Nothing but the lines below from the one containing "pinky pip: (140, 174)" through the one containing "thumb cmc: (266, 133)" should appear in the answer, exact and without pictures.

——————————

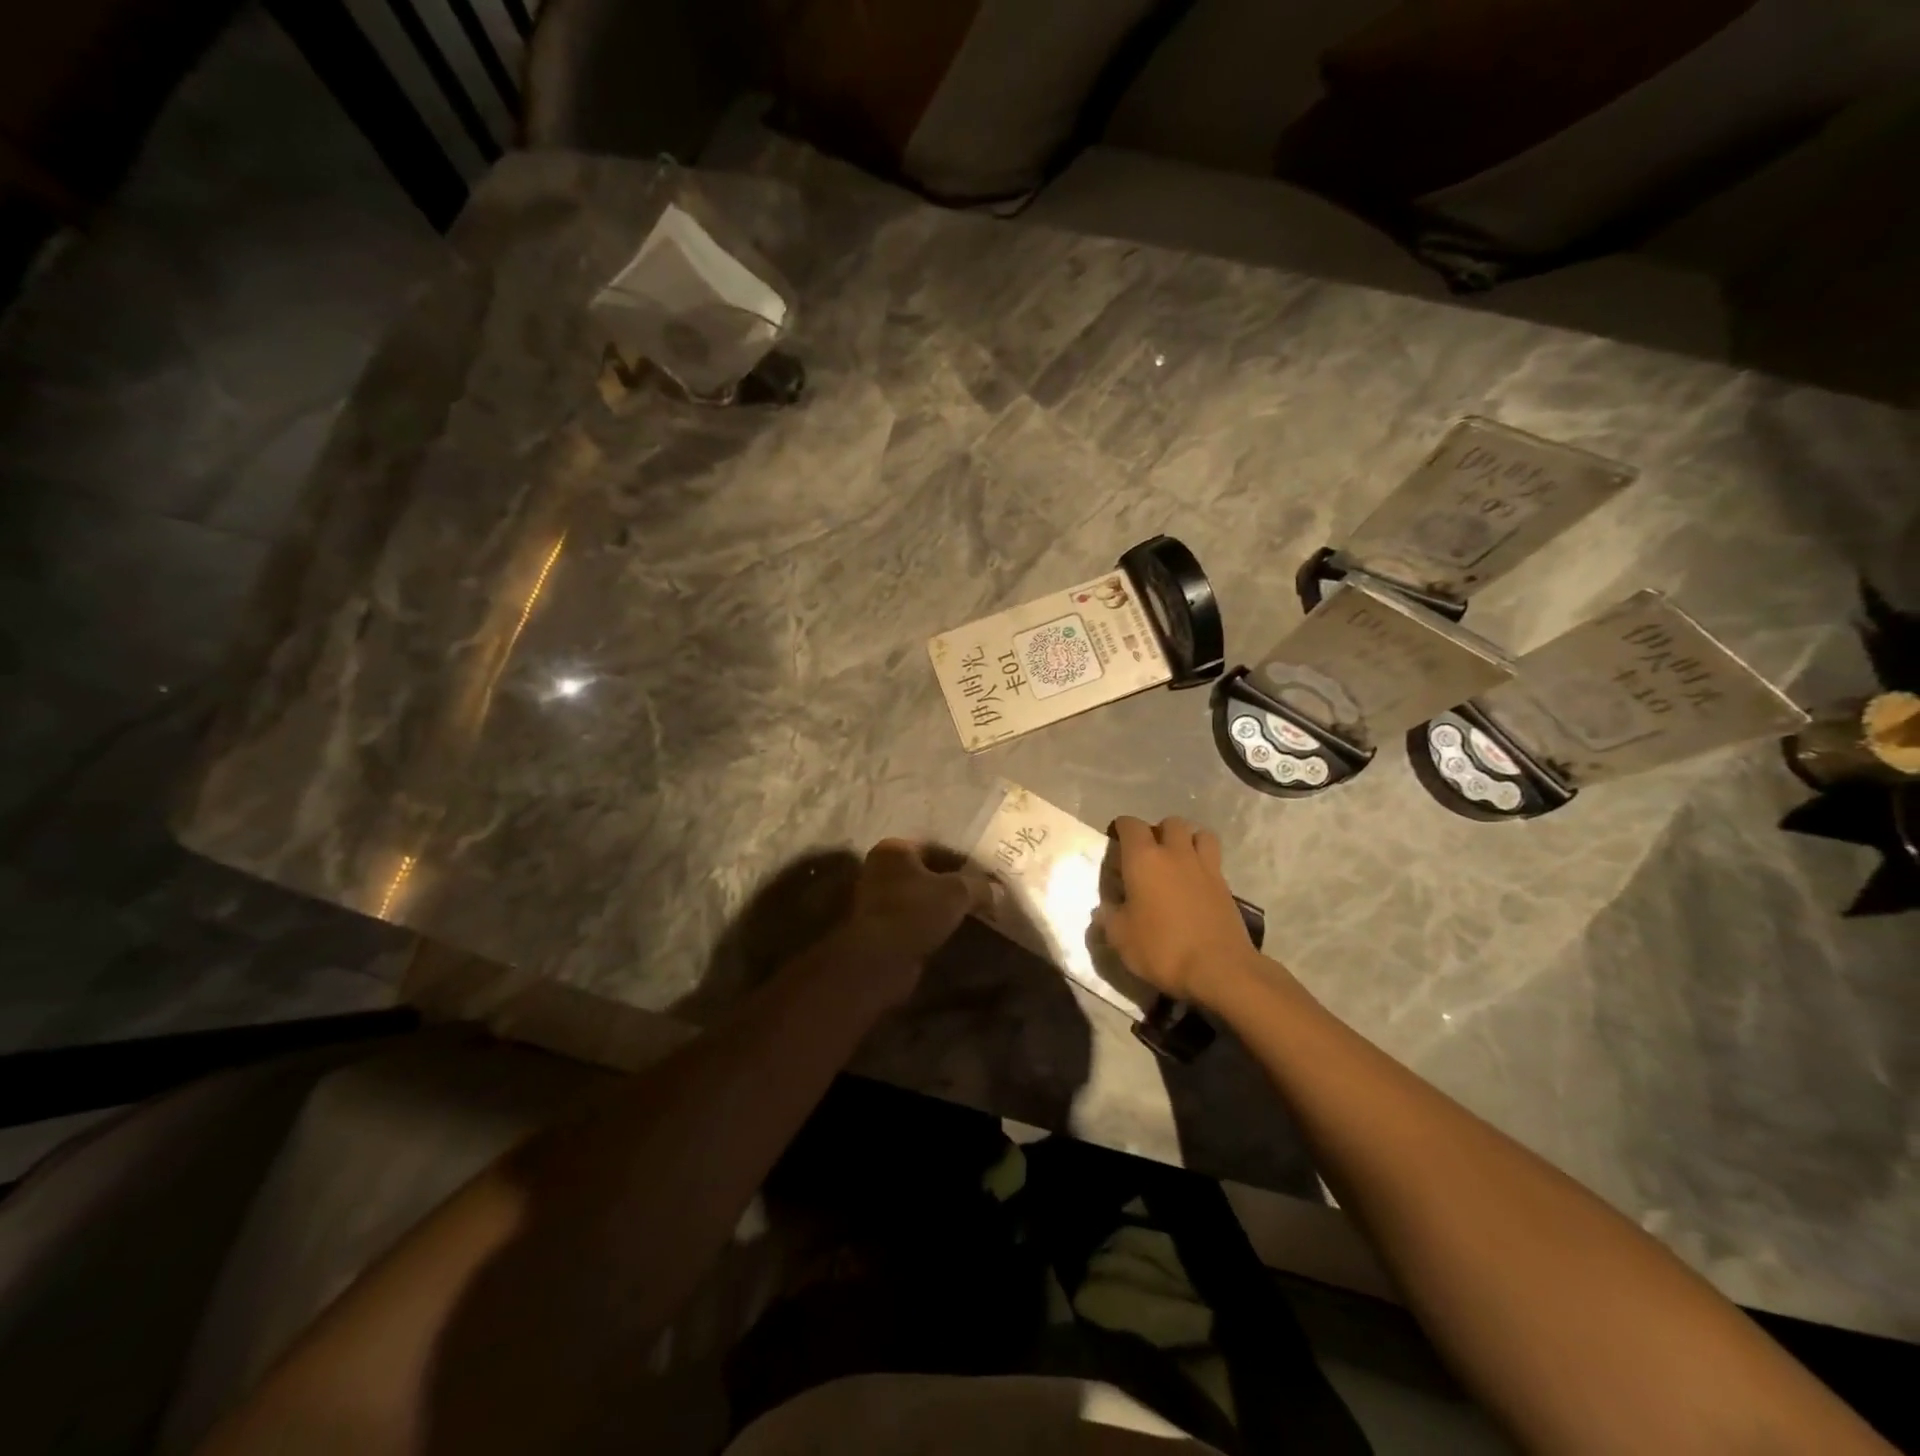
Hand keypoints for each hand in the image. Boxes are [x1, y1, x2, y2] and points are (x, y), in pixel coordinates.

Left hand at [833, 839, 992, 1003]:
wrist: (880, 960)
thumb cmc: (915, 912)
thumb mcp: (958, 892)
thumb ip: (980, 886)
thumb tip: (998, 890)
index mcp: (893, 850)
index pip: (936, 847)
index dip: (963, 861)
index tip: (985, 875)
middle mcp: (881, 869)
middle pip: (927, 872)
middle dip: (953, 883)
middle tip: (982, 893)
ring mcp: (878, 899)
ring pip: (921, 897)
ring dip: (943, 905)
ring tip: (973, 913)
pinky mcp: (881, 927)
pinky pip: (915, 918)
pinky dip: (933, 923)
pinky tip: (953, 930)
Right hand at [1095, 816, 1263, 1006]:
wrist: (1219, 969)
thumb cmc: (1162, 948)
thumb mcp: (1120, 938)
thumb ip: (1109, 917)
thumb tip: (1104, 908)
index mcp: (1144, 859)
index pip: (1130, 825)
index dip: (1121, 827)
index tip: (1115, 839)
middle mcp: (1175, 853)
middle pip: (1170, 823)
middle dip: (1158, 831)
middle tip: (1149, 852)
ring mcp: (1205, 867)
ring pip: (1200, 834)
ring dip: (1188, 840)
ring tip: (1178, 859)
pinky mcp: (1226, 886)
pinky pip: (1214, 860)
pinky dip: (1204, 863)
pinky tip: (1195, 884)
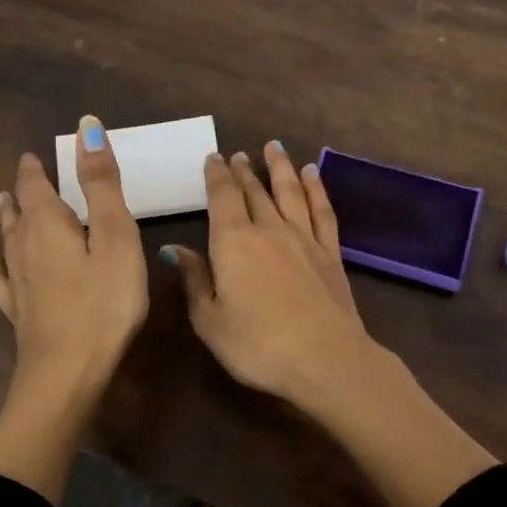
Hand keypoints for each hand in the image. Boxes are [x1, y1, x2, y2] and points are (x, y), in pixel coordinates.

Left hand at [0, 116, 147, 399]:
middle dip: (23, 192)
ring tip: (0, 201)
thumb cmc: (104, 302)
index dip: (36, 170)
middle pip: (20, 212)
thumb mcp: (115, 237)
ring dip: (6, 218)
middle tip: (23, 175)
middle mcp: (24, 248)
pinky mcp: (18, 311)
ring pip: (7, 240)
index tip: (34, 155)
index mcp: (48, 225)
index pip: (36, 187)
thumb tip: (85, 125)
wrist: (67, 372)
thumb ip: (101, 183)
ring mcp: (17, 282)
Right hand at [163, 143, 377, 411]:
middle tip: (237, 155)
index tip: (213, 158)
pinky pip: (322, 210)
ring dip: (280, 167)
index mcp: (233, 242)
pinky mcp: (330, 253)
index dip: (216, 175)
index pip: (222, 197)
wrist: (325, 359)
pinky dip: (316, 188)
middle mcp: (268, 229)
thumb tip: (175, 249)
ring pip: (289, 192)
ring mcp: (304, 238)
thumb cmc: (258, 345)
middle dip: (243, 171)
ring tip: (274, 147)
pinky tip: (312, 174)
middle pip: (254, 191)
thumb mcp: (210, 321)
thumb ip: (194, 281)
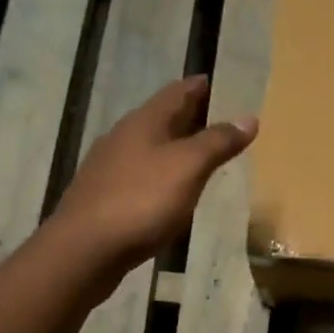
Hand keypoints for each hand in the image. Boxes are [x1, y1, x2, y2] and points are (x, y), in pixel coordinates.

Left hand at [50, 75, 257, 286]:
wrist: (84, 250)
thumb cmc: (141, 200)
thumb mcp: (188, 167)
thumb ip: (218, 142)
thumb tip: (249, 118)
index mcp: (144, 122)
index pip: (177, 92)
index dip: (199, 86)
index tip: (219, 82)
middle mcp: (123, 137)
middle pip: (162, 118)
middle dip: (190, 116)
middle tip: (220, 119)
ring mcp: (109, 168)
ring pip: (149, 147)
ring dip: (175, 146)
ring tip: (201, 154)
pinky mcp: (103, 197)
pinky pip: (140, 174)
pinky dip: (161, 174)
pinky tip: (171, 189)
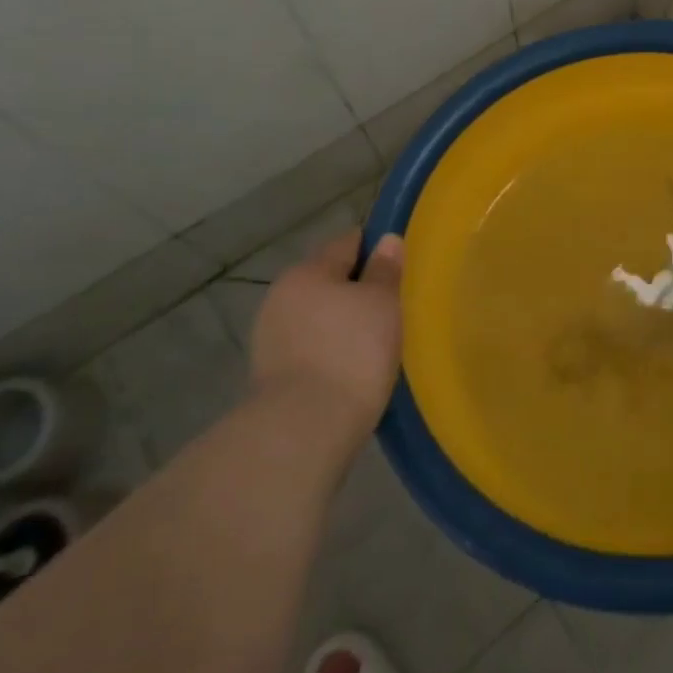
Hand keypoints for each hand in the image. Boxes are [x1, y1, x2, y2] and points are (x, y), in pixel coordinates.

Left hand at [250, 230, 402, 437]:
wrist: (303, 432)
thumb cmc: (351, 353)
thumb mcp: (382, 303)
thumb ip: (385, 269)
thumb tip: (387, 240)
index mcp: (308, 271)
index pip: (347, 242)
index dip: (376, 247)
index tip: (401, 265)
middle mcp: (282, 296)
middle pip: (329, 279)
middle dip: (358, 288)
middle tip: (394, 306)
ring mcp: (271, 337)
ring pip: (319, 315)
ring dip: (343, 322)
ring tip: (377, 341)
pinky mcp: (272, 374)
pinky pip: (311, 347)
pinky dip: (331, 350)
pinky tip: (354, 367)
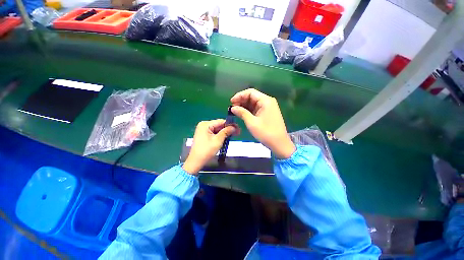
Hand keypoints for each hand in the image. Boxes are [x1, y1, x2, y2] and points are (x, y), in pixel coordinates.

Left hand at [183, 119, 238, 174]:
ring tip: (234, 135)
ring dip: (225, 132)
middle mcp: (203, 125)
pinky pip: (214, 133)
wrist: (196, 162)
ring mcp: (203, 130)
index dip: (231, 124)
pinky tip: (227, 137)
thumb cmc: (206, 151)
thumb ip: (226, 132)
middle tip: (238, 132)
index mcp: (205, 124)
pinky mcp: (204, 135)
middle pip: (219, 125)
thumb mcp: (218, 140)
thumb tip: (234, 127)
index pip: (221, 121)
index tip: (238, 128)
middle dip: (228, 129)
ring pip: (217, 129)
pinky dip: (220, 135)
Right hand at [230, 89, 294, 158]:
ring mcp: (268, 108)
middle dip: (241, 101)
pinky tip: (242, 114)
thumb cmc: (266, 133)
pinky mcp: (267, 114)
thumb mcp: (251, 122)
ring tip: (235, 111)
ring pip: (253, 103)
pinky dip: (248, 111)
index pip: (250, 92)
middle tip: (232, 108)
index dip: (239, 96)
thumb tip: (233, 108)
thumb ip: (242, 113)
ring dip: (244, 106)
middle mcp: (267, 102)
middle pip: (252, 97)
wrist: (279, 144)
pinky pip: (256, 109)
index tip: (231, 102)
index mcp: (265, 101)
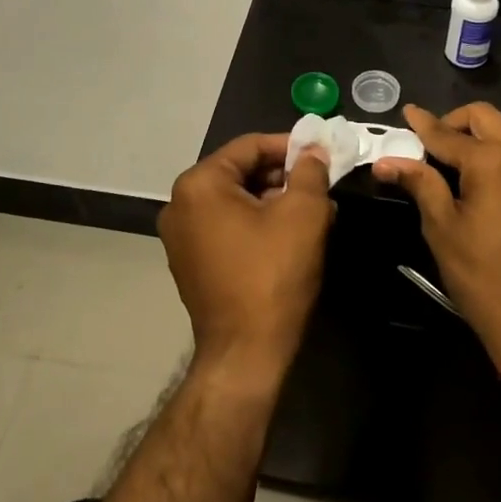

——————————

▶ Solution to the problem
pinky pip: (140, 174)
pinky dip: (161, 174)
pinky tip: (171, 189)
Hand keypoints for each hand in the image. Boxes are [x1, y1, x2, y2] and points are (x, y), in pixel coordinates.

Left hand at [250, 230, 402, 437]:
wrist: (303, 432)
thumb cmc: (351, 353)
thumb mcp: (382, 303)
thumb ip: (385, 269)
thumb tip: (387, 240)
index mcp: (308, 271)
index pip: (347, 242)
index dip: (376, 247)
index tip: (401, 265)
middle mcp: (282, 296)
middle pip: (329, 279)
middle dip: (358, 288)
middle tip: (394, 306)
ring mcp: (271, 337)
ring pip: (319, 315)
ring dip: (343, 322)
ring tip: (377, 341)
pinky mcp: (272, 374)
pinky pip: (311, 347)
pinky dip: (331, 350)
pinky tip: (354, 367)
Hand keypoints for each hand in the image. Boxes are [x1, y1, x2, y2] and points are (x, y), in pixel coordinates.

Left hand at [183, 119, 238, 174]:
ring tip: (234, 135)
ring dip: (225, 132)
middle mcp: (203, 125)
pinky pip: (214, 133)
wrist: (196, 162)
ring mcp: (203, 130)
index dip: (231, 124)
pinky tip: (227, 137)
thumb cmc: (206, 151)
thumb ip: (226, 132)
middle tip: (238, 132)
index mcp: (205, 124)
pinky mcp: (204, 135)
middle pip: (219, 125)
thumb mcp: (218, 140)
thumb tip: (234, 127)
index pip: (221, 121)
index tip: (238, 128)
middle dip: (228, 129)
ring pip: (217, 129)
pinky dip: (220, 135)
Right hand at [230, 89, 294, 158]:
ring mcp: (268, 108)
middle dip: (241, 101)
pinky tip: (242, 114)
thumb cmc: (266, 133)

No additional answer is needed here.